[Your task]:
From the hockey passage below, list each kind of place that the opening sentence says can claim a life.

[Study text]:
Once a pond or lake, or even a certain ocean cove or point, claims a life, it seems to change the nature of the element itself. Even if we understand that the cycle ultimately evaporates and replaces all of it, or the tide sweeps in to flush out the water’s memory of tragedy. Regardless of the season, I couldn’t bike past the Mill Pond without replaying the short film of what I imagine might have happened: one boy lying on the ice, reaching with a hockey stick, as the one in the water tries to grab the slippery rim of the hole and hoist himself out.
VI.
The risks were real, but packaged among them like glass ornaments were the experiences that harbored the motives for returning again and again to natural ice and farther away from the relative safety of clammy warehouse-arenas. I understand now that I was most happy when I was neither chasing a puck nor covering any uniformed peer, but how did I end up playing hockey almost twelve months of the year until I graduated from high school? The culture of the sport and its camaraderie carried me along, and somewhere in that decade a bright space opened when I wasn’t conflicted between or even aware of playing indoors or outdoors.
A few years of playing in summer leagues and going to hockey camps conveyed me into a realm of precarious comfort, strange instincts. Confusion gave way to an almost cocky nonchalance. The rinks seemed smaller. The chaos on the ice assumed a form, became more predictable, and the sport began to make sense. I had been simply a hustler who, every so often, connected a decent pass and who, during his shift, skated all the time. One coach identified my role perfectly as the team buzz saw: a force of brainless, blind energy. On our rides home from games and practices, my father had lectured me about my ironic spaciness, how I’d dart and loop all over the ice, intensely engaged but completely out of position. My triumphs were accidents. Once in a while, I’d derail somebody whose breakaway goal had seemed a foregone conclusion, materializing out of nowhere and stripping him because my erratic orbit just happened to intersect with his deliberate line.
Early in high school I was playing a lot: on the school’s JV team and in two night leagues, along with the rare pickup pond game. And in that descending window just before I burned out, I burned for the ice between shifts, counting the seconds before flying over the boards, back into the game, with determination instead of terror. After I’d broken an ankle in seventh grade, I counted on my skating skills to hover and dance safely around the action, always looking over my shoulder or waiting outside a fray for the puck to be spat out, the last to burrow into the corners after it. But suddenly my abiding fear of being hit evaporated; my purpose wasn’t just survival anymore. I was small but stockier, so my game became aggressive; I didn’t wait to be checked, didn’t draw that panicked deep breath before venturing toward the boards. Grappling while digging the puck out from behind the net didn’t faze me; neither did tangling others’ legs with my own, lifting or prying their sticks, or simply dropping my shoulder to blast them off the play. It was a new dimension that I understood to be the essence of the game, access to and possession of an energy that bridged time and space and guaranteed I wouldn’t be a scavenger or bystander. I was good at getting there first.

[Exercise data]:
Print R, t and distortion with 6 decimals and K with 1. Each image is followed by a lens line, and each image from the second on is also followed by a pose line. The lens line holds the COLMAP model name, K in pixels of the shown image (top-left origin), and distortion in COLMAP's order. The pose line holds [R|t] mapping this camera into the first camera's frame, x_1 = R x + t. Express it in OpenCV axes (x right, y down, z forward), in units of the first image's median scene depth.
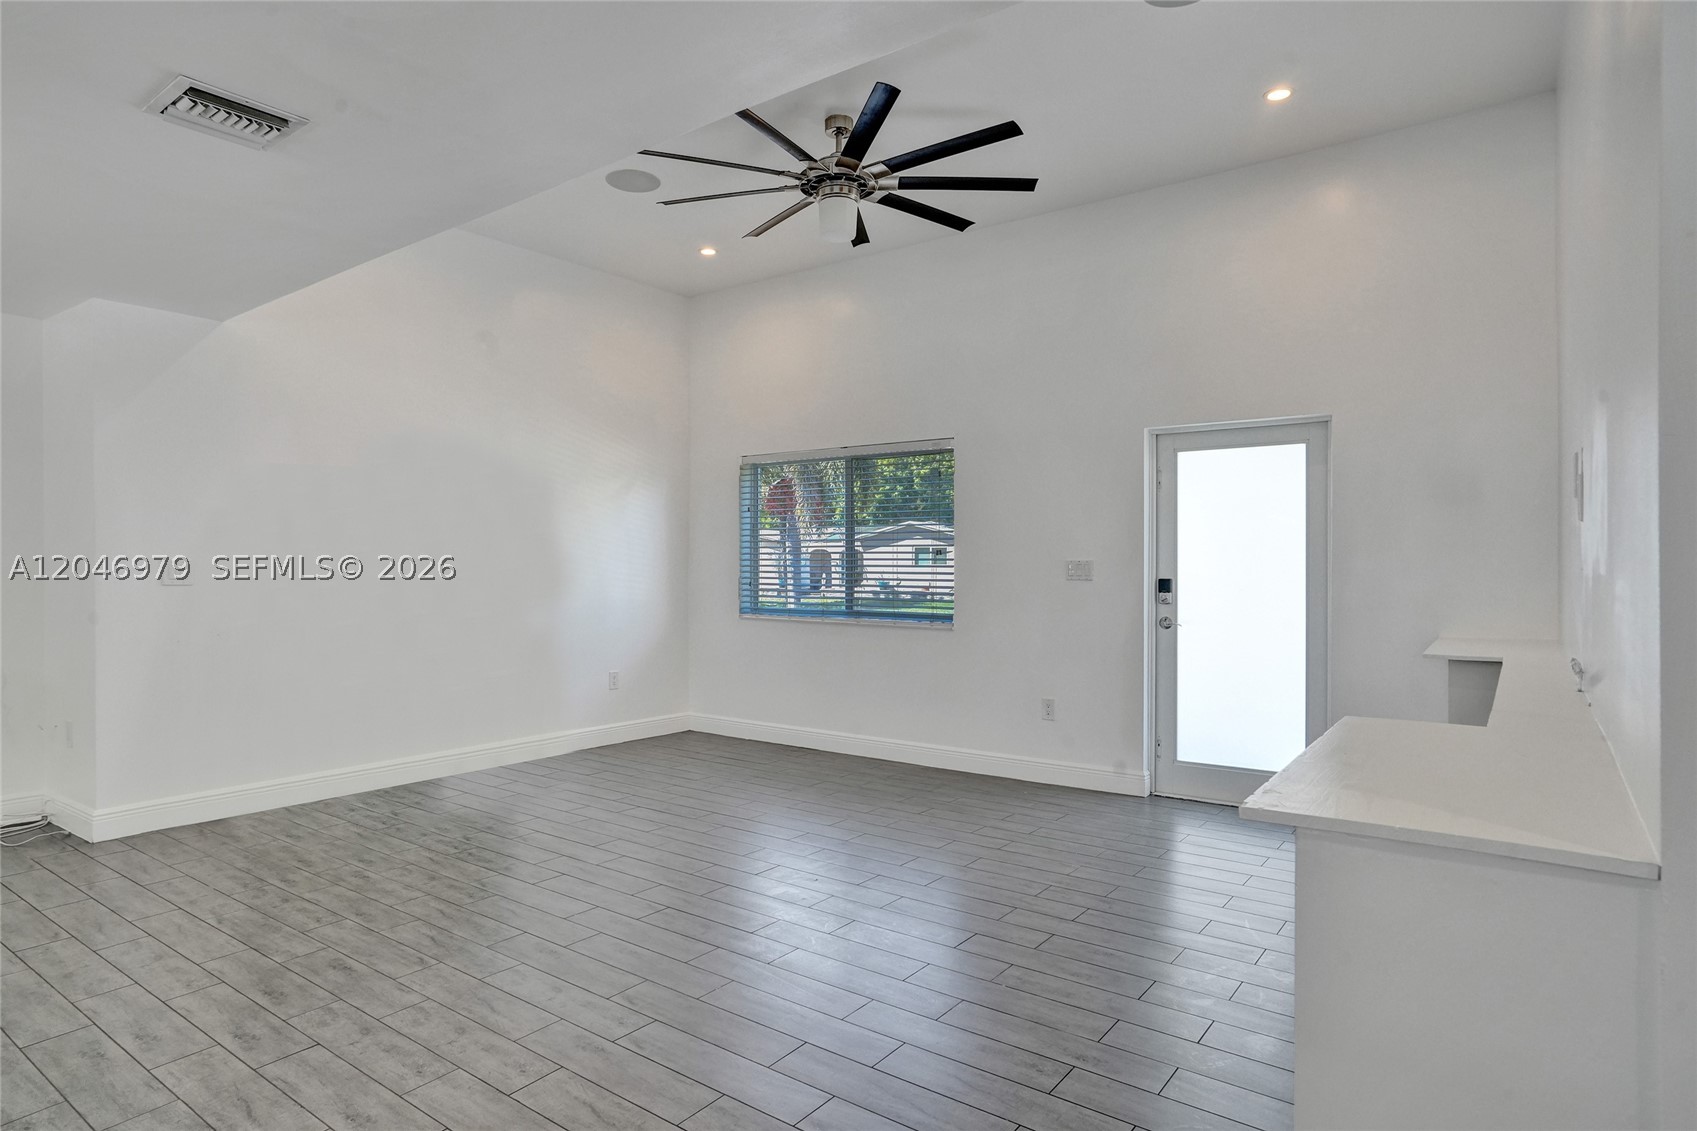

[Reply]:
- a pond
- a lake
- an ocean cove
- a point